Sexta-feira, 19 Abril

Gaspar Noé nos braços do Redentor carioca

Alvo de controvérsias em sua passagem pela Quinzena dos Realizadores de Cannes, Clímax é o resultado de muitos vídeos de YouTube de dança que Gaspar Noé consumiu recentemente, em uma malcriação cinéfila com a produção musical contemporânea: avesso a incursões atuais ao filão, ele começou a procurar alternativas na web, deparando-se com exercícios caseiros nas quais crianças requebram o esqueleto na batida do hip hop ou de ondas eletrónicas.

Juntem a isso uma vontade natural para transgredir, que o francês nascido na Argentina há 55 anos traz para o Brasil, numa passagem por São Paulo e, nesta quarta-feira, por Niterói, para exibir a sua arte no Reserva Cultural, um dos maiores complexos de cinemas da América Latina. É bem provável que, frente ao choque de realidade de um Rio que ferve a uma sensação térmica de 42 graus à sombra, ele encontre por lá material para seu novo projeto: um documentário.

Chega de dizerem por aí que eu manipulo isso, que manipulo aquilo. Quero investir agora na narrativa onde o real aparece em seu estado bruto, para que ninguém possa me acusar de fazer trucagens, de ser sexista, do que for“, disse Noé ao C7nema em um encontro em Paris, uma semana antes de sua vinda para a América do Sul. “Tem uma estética documental que vem ditando tendências na internet, em vídeos que carregam uma marca de expressão muito potente da juventude. É uma exceção num momento em que o cinema é dominado por produtos massificados que têm por objetivo gerar satisfação. Alguem que não se encaixa nessa medida de prazer, como eu, é visto como uma exceção torta. Preciso procurar os meios de me expressar“.
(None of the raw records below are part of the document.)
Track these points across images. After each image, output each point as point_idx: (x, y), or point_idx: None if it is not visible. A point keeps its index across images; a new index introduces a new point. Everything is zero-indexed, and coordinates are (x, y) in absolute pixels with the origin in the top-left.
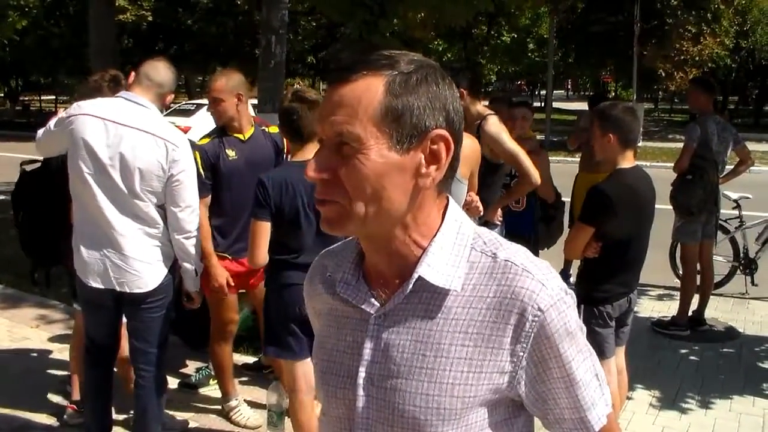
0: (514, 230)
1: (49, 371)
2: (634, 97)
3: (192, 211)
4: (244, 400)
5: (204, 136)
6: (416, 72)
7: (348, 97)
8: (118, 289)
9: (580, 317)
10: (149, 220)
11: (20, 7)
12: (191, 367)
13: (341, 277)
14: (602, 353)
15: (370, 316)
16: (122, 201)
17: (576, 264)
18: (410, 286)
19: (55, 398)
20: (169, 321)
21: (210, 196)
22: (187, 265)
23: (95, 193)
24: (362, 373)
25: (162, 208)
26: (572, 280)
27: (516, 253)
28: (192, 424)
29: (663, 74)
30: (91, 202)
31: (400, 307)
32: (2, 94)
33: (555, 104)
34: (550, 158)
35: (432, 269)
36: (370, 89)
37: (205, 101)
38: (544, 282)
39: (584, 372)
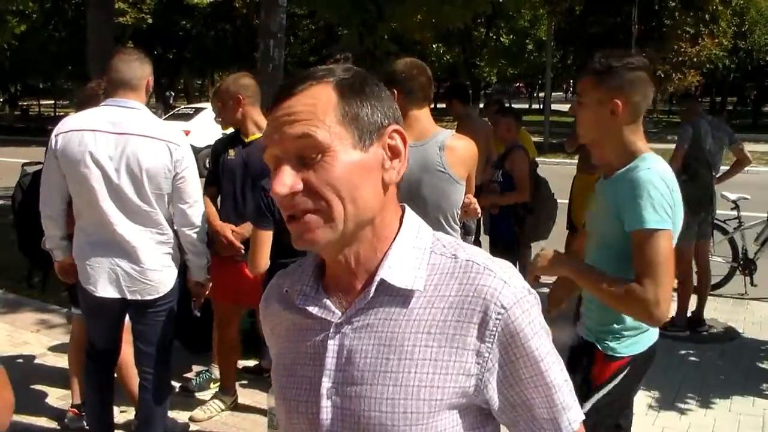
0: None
1: (49, 376)
2: None
3: (198, 205)
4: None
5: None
6: (355, 77)
7: (301, 107)
8: (129, 297)
9: None
10: (159, 228)
11: (19, 12)
12: (192, 371)
13: (299, 290)
14: None
15: (331, 324)
16: (132, 210)
17: None
18: (372, 290)
19: (56, 402)
20: (173, 323)
21: (214, 189)
22: (196, 258)
23: (104, 206)
24: (326, 383)
25: (169, 209)
26: None
27: (477, 253)
28: (193, 427)
29: (661, 75)
30: (101, 214)
31: (362, 312)
32: (1, 100)
33: (554, 106)
34: (549, 160)
35: (393, 271)
36: (322, 96)
37: (203, 105)
38: (507, 280)
39: (555, 374)
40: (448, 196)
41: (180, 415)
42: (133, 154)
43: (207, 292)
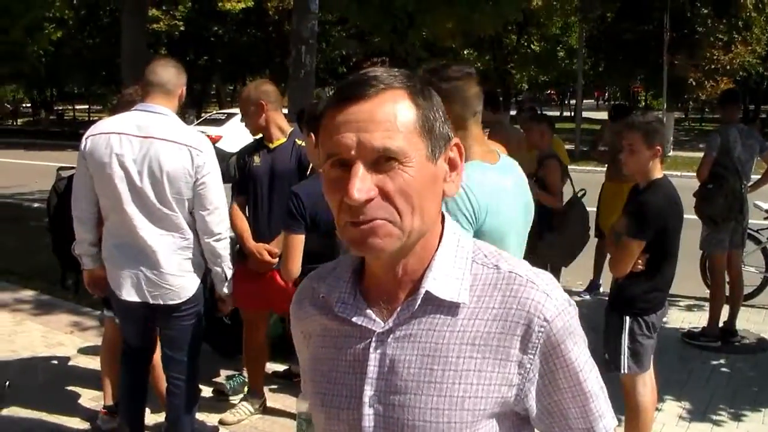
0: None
1: (82, 377)
2: (664, 107)
3: (219, 212)
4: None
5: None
6: (421, 84)
7: (380, 112)
8: (151, 301)
9: (625, 330)
10: (180, 232)
11: (56, 19)
12: (222, 374)
13: (338, 297)
14: (642, 365)
15: (373, 333)
16: (154, 214)
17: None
18: (418, 301)
19: (88, 403)
20: (201, 329)
21: (243, 198)
22: (217, 269)
23: (127, 209)
24: (368, 392)
25: (192, 215)
26: (601, 290)
27: (518, 264)
28: (222, 430)
29: (693, 83)
30: (124, 217)
31: (405, 323)
32: (38, 103)
33: (585, 113)
34: (580, 168)
35: (438, 283)
36: (398, 102)
37: (235, 110)
38: (549, 293)
39: (592, 383)
40: None
41: (209, 418)
42: (155, 157)
43: (228, 307)
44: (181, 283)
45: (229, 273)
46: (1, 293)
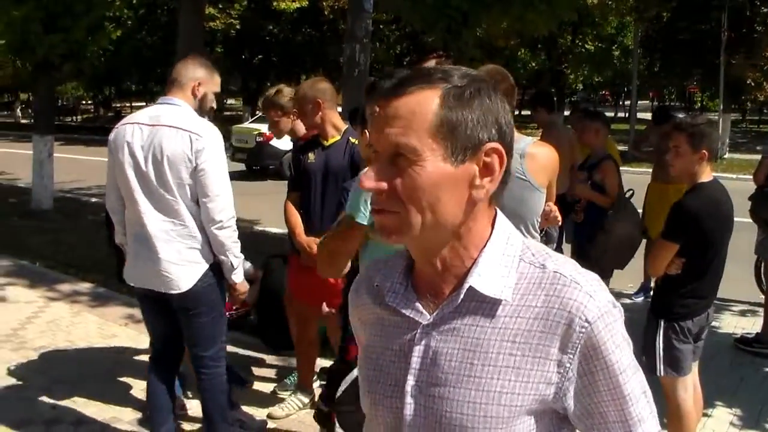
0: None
1: (135, 368)
2: (721, 108)
3: (221, 200)
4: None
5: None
6: (470, 86)
7: (403, 110)
8: (155, 289)
9: (659, 333)
10: (180, 219)
11: (116, 19)
12: (271, 369)
13: (389, 287)
14: (681, 370)
15: (419, 324)
16: (157, 199)
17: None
18: (461, 296)
19: (140, 394)
20: (221, 324)
21: (297, 194)
22: (223, 257)
23: (136, 196)
24: (410, 381)
25: (198, 205)
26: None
27: (564, 264)
28: (270, 425)
29: (752, 84)
30: (134, 205)
31: (449, 316)
32: (99, 98)
33: (639, 114)
34: (633, 170)
35: (482, 279)
36: (424, 102)
37: None
38: (592, 294)
39: (632, 387)
40: (527, 204)
41: (258, 412)
42: (158, 142)
43: (239, 297)
44: (178, 271)
45: (236, 262)
46: (60, 285)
O encontro parisiense com Noé aconteceu durante o 21º Rendez-vous Avec Le Cinéma Français (encontro anual promovido pela Unifrance, o órgão de difusão da produção audiovisual francófona no mundo), entre 17 e 21 de janeiro. Ali, numa mesa redonda, Noé abriu uma reflexão sobre as inquietudes da juventude.

Falar de jovens ainda é falar de excessos. Há uma radicalidade generalizada relativa ao culto à festa como meio de socialização, ao consumo de drogas… O excesso é químico, eletrónico. Isso é global. O que há de diferente na juventude em França é que, entre nós, o cinema é um objeto de culto de todos, desde a mais tenra idade, o que transforma a cinefilia numa prática juvenil, na busca da liberdade pelas via da arte“, diz o diretor de Irreversível (2002), um thriller sobre uma violação, narrado de trás pra frente, tornou-se “O” filme-escândalo da primeira metade dos anos 2000.
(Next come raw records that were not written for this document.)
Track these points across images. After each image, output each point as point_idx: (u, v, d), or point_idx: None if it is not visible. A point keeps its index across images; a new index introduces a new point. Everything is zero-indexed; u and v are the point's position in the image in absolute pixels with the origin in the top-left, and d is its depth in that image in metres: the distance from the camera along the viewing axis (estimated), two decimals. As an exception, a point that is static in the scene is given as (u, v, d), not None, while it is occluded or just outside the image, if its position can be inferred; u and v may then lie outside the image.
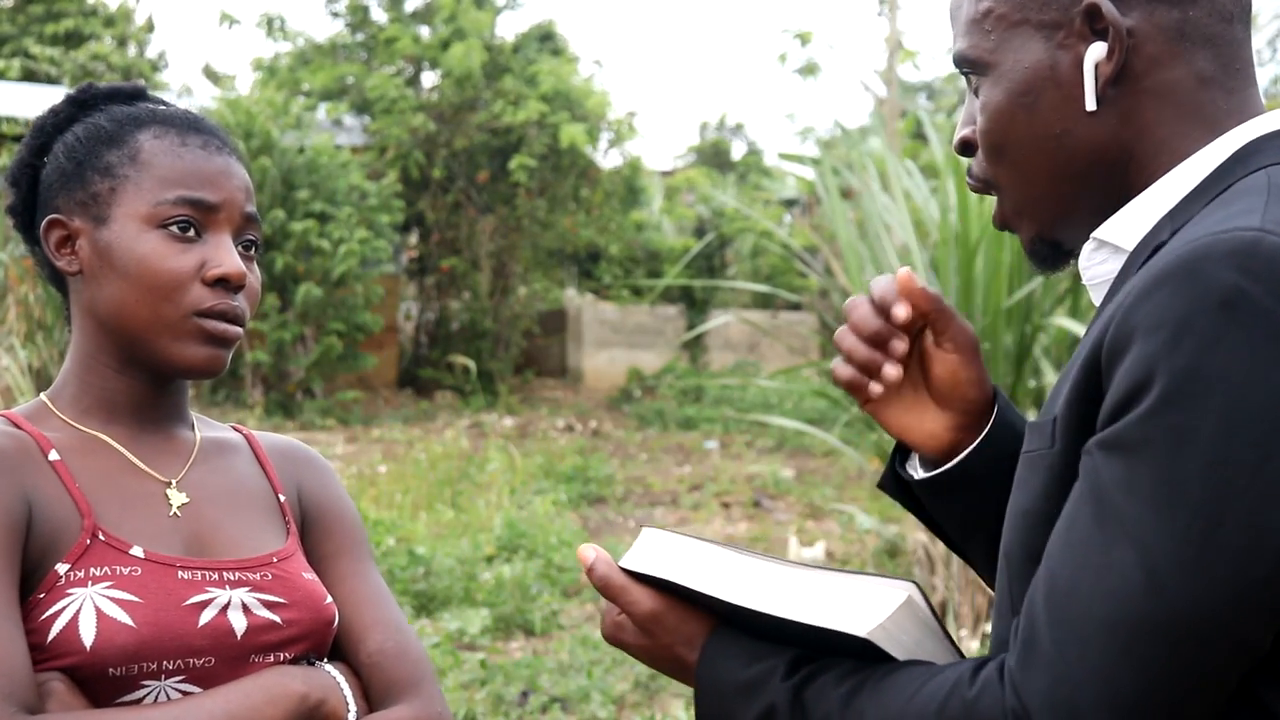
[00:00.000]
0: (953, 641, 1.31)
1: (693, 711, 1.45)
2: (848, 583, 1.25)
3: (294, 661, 1.62)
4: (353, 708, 1.60)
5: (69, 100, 1.72)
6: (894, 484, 1.56)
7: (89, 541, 1.55)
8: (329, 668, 1.63)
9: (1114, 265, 1.32)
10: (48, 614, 1.50)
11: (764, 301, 20.27)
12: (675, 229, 21.22)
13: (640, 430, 15.21)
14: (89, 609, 1.50)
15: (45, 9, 23.04)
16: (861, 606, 1.23)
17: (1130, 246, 1.29)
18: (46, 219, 1.65)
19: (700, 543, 1.34)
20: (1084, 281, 1.37)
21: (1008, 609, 1.26)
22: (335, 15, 18.81)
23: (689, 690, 6.20)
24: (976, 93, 1.38)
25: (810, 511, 9.25)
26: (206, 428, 1.77)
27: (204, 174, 1.65)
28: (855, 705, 1.23)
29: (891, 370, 1.44)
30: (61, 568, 1.52)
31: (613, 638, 1.41)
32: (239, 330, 1.66)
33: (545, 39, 18.46)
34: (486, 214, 17.76)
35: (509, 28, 29.41)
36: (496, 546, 8.25)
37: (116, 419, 1.67)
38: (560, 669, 6.01)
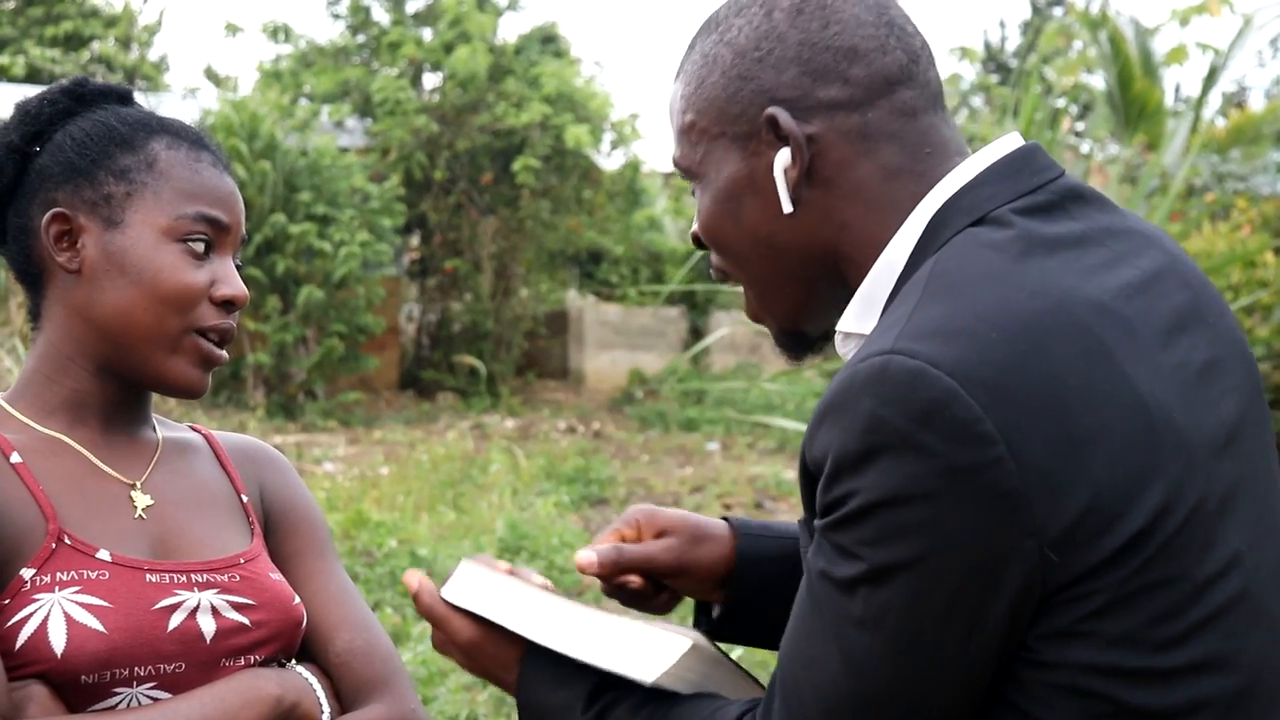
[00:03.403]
0: (747, 672, 1.47)
1: None
2: (638, 630, 1.37)
3: (264, 664, 1.61)
4: (326, 709, 1.59)
5: (64, 91, 1.68)
6: (707, 625, 1.69)
7: (54, 545, 1.52)
8: (300, 669, 1.62)
9: None
10: (13, 620, 1.47)
11: (766, 303, 20.21)
12: (678, 231, 21.19)
13: (642, 432, 15.19)
14: (58, 615, 1.48)
15: (45, 11, 23.06)
16: (647, 653, 1.35)
17: (868, 331, 1.35)
18: (51, 212, 1.62)
19: (509, 581, 1.47)
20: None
21: None
22: (337, 17, 18.81)
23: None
24: (694, 194, 1.45)
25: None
26: (167, 429, 1.75)
27: (218, 194, 1.65)
28: None
29: (633, 581, 1.62)
30: (27, 573, 1.50)
31: (441, 652, 1.52)
32: (226, 356, 1.66)
33: (548, 41, 18.44)
34: (488, 215, 17.75)
35: (511, 30, 29.43)
36: (499, 548, 8.24)
37: (82, 421, 1.64)
38: (562, 670, 6.00)
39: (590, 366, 19.45)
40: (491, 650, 1.47)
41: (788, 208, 1.35)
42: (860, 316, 1.36)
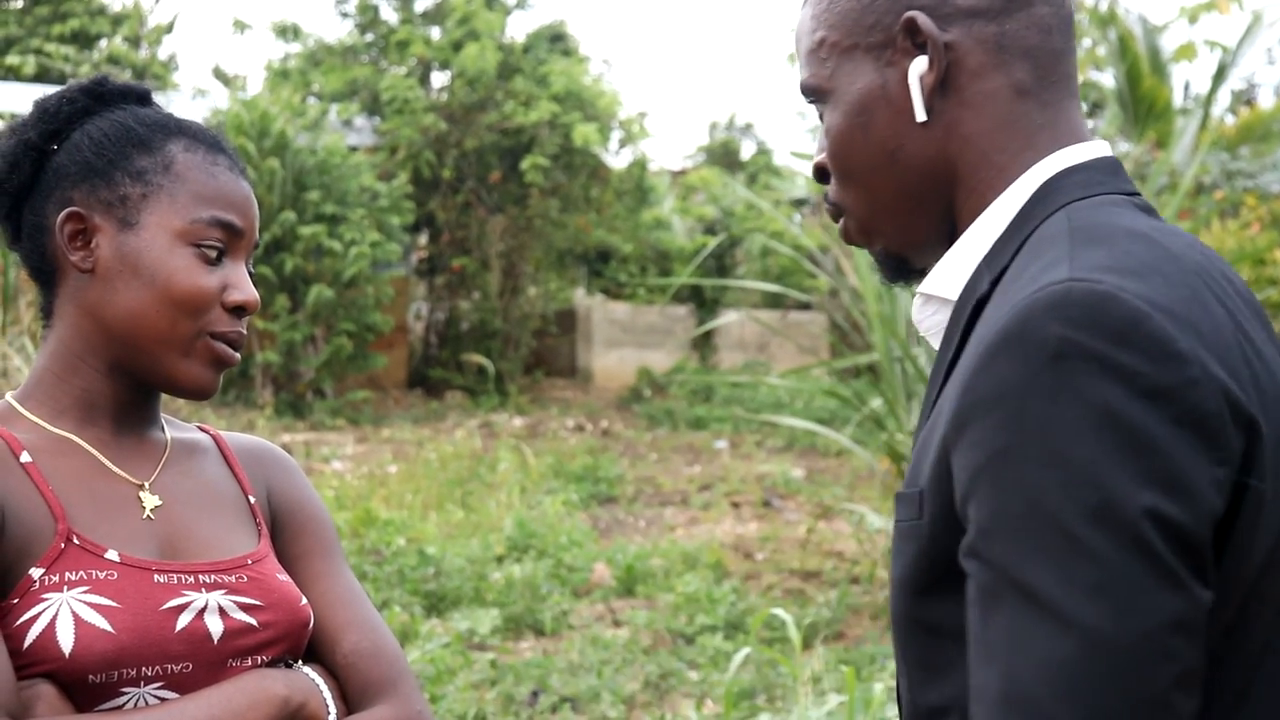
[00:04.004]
0: None
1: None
2: None
3: (271, 664, 1.60)
4: (332, 710, 1.59)
5: (83, 90, 1.68)
6: None
7: (63, 545, 1.52)
8: (307, 670, 1.62)
9: (943, 316, 1.37)
10: (22, 619, 1.47)
11: (774, 301, 20.24)
12: (685, 230, 21.20)
13: (650, 430, 15.19)
14: (66, 615, 1.48)
15: (52, 9, 23.09)
16: None
17: (954, 296, 1.34)
18: (66, 211, 1.61)
19: None
20: (920, 333, 1.43)
21: (903, 671, 1.30)
22: (345, 16, 18.83)
23: (699, 690, 6.22)
24: (822, 119, 1.43)
25: (821, 511, 9.24)
26: (175, 429, 1.74)
27: (233, 199, 1.65)
28: None
29: None
30: (36, 572, 1.50)
31: None
32: (238, 357, 1.66)
33: (556, 39, 18.45)
34: (496, 214, 17.76)
35: (520, 28, 29.44)
36: (507, 546, 8.25)
37: (93, 421, 1.64)
38: (570, 669, 6.01)
39: (598, 365, 19.45)
40: None
41: (921, 116, 1.34)
42: (948, 277, 1.35)
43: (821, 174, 1.45)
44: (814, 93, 1.42)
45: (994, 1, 1.34)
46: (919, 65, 1.33)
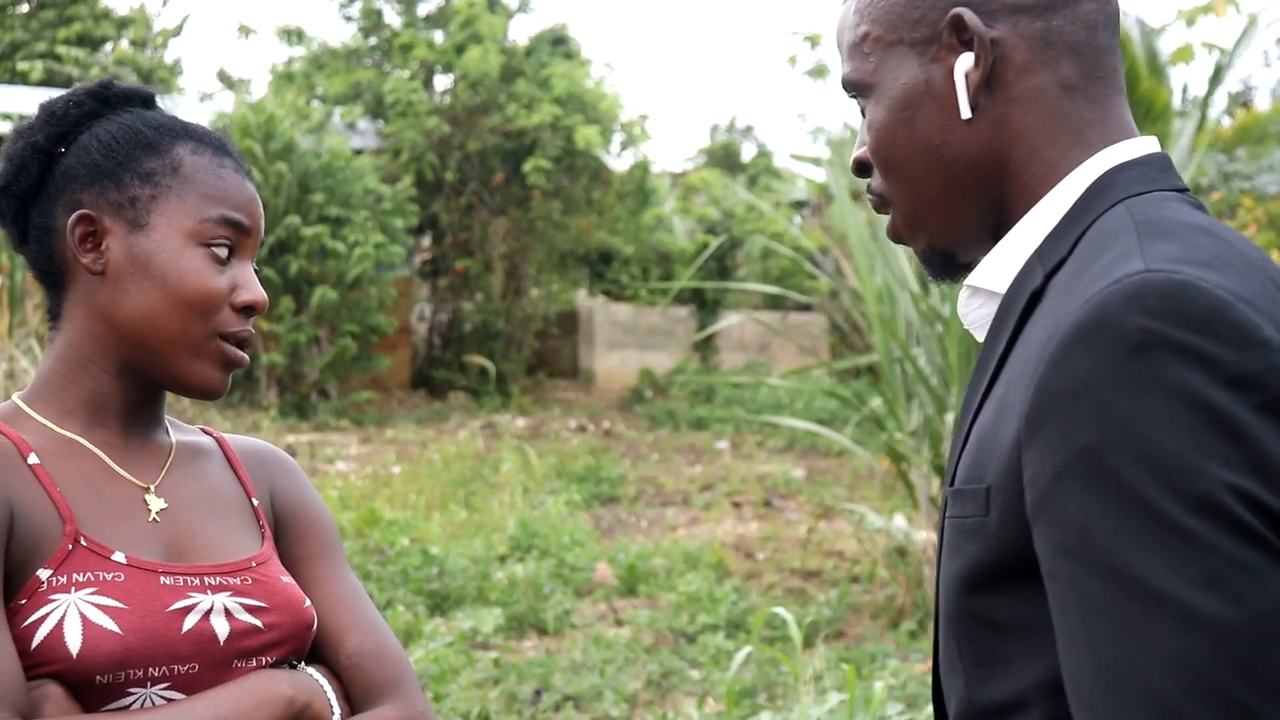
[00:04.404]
0: None
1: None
2: None
3: (276, 665, 1.61)
4: (336, 710, 1.59)
5: (89, 93, 1.67)
6: None
7: (71, 547, 1.52)
8: (311, 671, 1.62)
9: (990, 309, 1.35)
10: (30, 620, 1.47)
11: (774, 303, 20.25)
12: (686, 231, 21.20)
13: (652, 430, 15.20)
14: (74, 616, 1.48)
15: (58, 13, 23.09)
16: None
17: (1002, 289, 1.32)
18: (77, 213, 1.61)
19: None
20: (965, 326, 1.41)
21: (959, 667, 1.27)
22: (349, 19, 18.84)
23: (701, 688, 6.21)
24: (864, 114, 1.42)
25: (821, 511, 9.23)
26: (179, 431, 1.74)
27: (241, 199, 1.65)
28: None
29: None
30: (44, 573, 1.49)
31: None
32: (247, 358, 1.66)
33: (558, 42, 18.46)
34: (499, 216, 17.77)
35: (522, 31, 29.45)
36: (509, 546, 8.25)
37: (100, 423, 1.63)
38: (573, 667, 6.01)
39: (600, 366, 19.46)
40: None
41: (967, 113, 1.32)
42: (998, 270, 1.34)
43: (861, 168, 1.44)
44: (856, 87, 1.41)
45: None
46: (965, 62, 1.32)
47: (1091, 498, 1.10)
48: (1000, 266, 1.34)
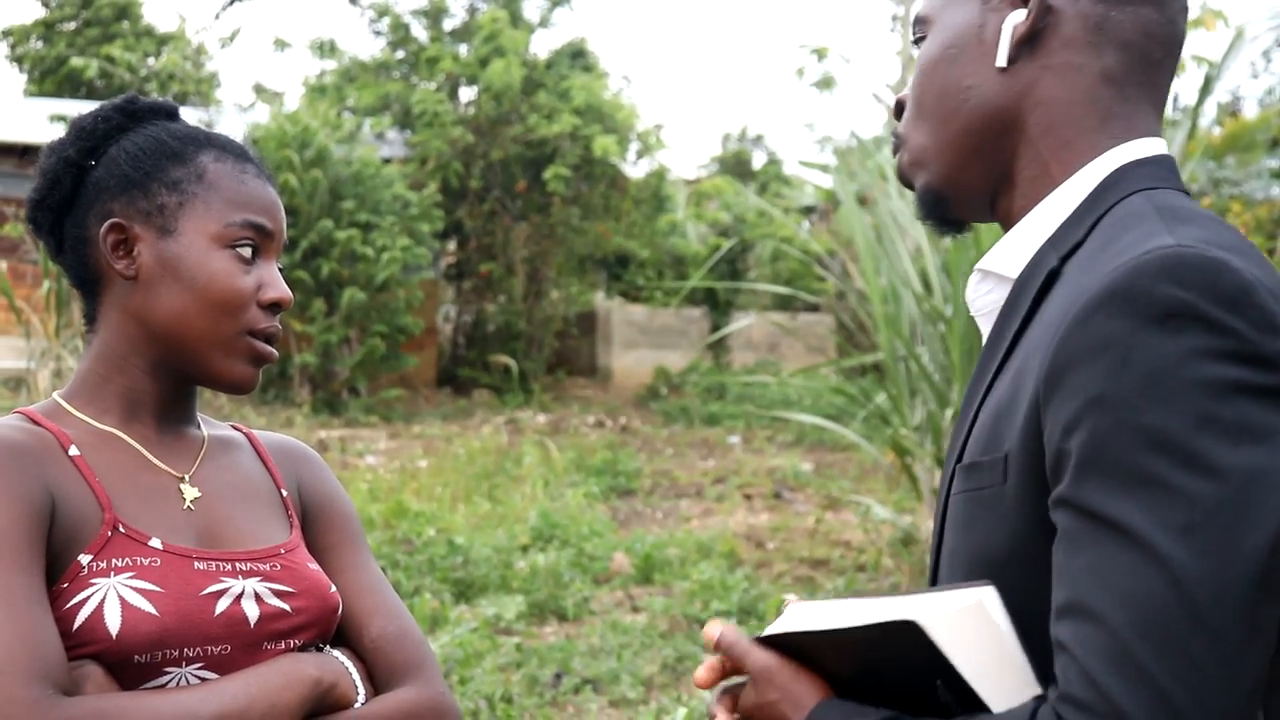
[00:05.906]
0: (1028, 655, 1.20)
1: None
2: (930, 592, 1.18)
3: (303, 648, 1.62)
4: (361, 691, 1.60)
5: (116, 108, 1.69)
6: None
7: (110, 533, 1.53)
8: (337, 653, 1.63)
9: (999, 295, 1.33)
10: (71, 603, 1.48)
11: (784, 303, 20.24)
12: (699, 235, 21.20)
13: (667, 426, 15.20)
14: (113, 598, 1.49)
15: (102, 31, 23.18)
16: (928, 605, 1.15)
17: (1014, 274, 1.30)
18: (109, 222, 1.62)
19: (837, 602, 1.27)
20: (972, 313, 1.38)
21: None
22: (379, 34, 18.87)
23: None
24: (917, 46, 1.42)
25: (829, 503, 9.22)
26: (210, 426, 1.76)
27: (263, 202, 1.66)
28: None
29: None
30: (84, 558, 1.51)
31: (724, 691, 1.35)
32: (276, 353, 1.67)
33: (577, 56, 18.47)
34: (521, 221, 17.80)
35: (543, 45, 29.48)
36: (531, 536, 8.25)
37: (136, 417, 1.65)
38: (591, 652, 6.01)
39: (617, 364, 19.47)
40: (785, 682, 1.27)
41: (1002, 62, 1.32)
42: (1010, 255, 1.32)
43: (901, 109, 1.43)
44: (922, 22, 1.41)
45: None
46: (1017, 16, 1.31)
47: (1095, 439, 1.10)
48: (1013, 252, 1.32)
De lá pra cá, ele filmou pouco, apostando mais em videoclipes e experiências de música e dança, mas viu as poucos longas-metragens que filmou – “Enter The Void -Viagem Alucinante“, de 2009, e Love, produzido pelo brasileiro Rodrigo Teixeira, em 2015 – tornarem-se objetos de debate… e de culto, pela sua ousadia formal. Clímax vai pelo mesmo caminho. Doses fartas de sexo, sempre retratado em cenas tórridas, violência (física e verbal) e uma estética taquicárdica, no qual a câmara e a edição convulsionam: tem tudo isso nesta mistura de terror, música e filme catástrofe que acompanha uma longa noite de loucura de um grupo de jovens que, durante uma festa, entram num transe paranoico regado a LSD.

Mais do que o terror, existe um outro género, do qual sou fã, mas que anda há tempos desaparecido dos ecrãs, em ‘Clímax’: o ‘filme catástrofe’, estrutura narrativa de funciona bem como metáfora política. Lembra-se de Terramoto (1974) e Torre do Inferno (1974), explica o diretor. “Eram filmes emblemáticos dessa tendência, fundamental para o cinema comercial dos anos 1970, no qual um grupo de burgueses, preso em uma situação de perigo ligado à natureza, eram postos à prova, numa cilada da sorte que uniformizava sua condição social privilegiado. Todo o burguês é igual no medo. Tentei importar esse formato para um filme sobre jovens dançarinos. A moral do filme vem deles… das suas posturas em relação ao mundo“.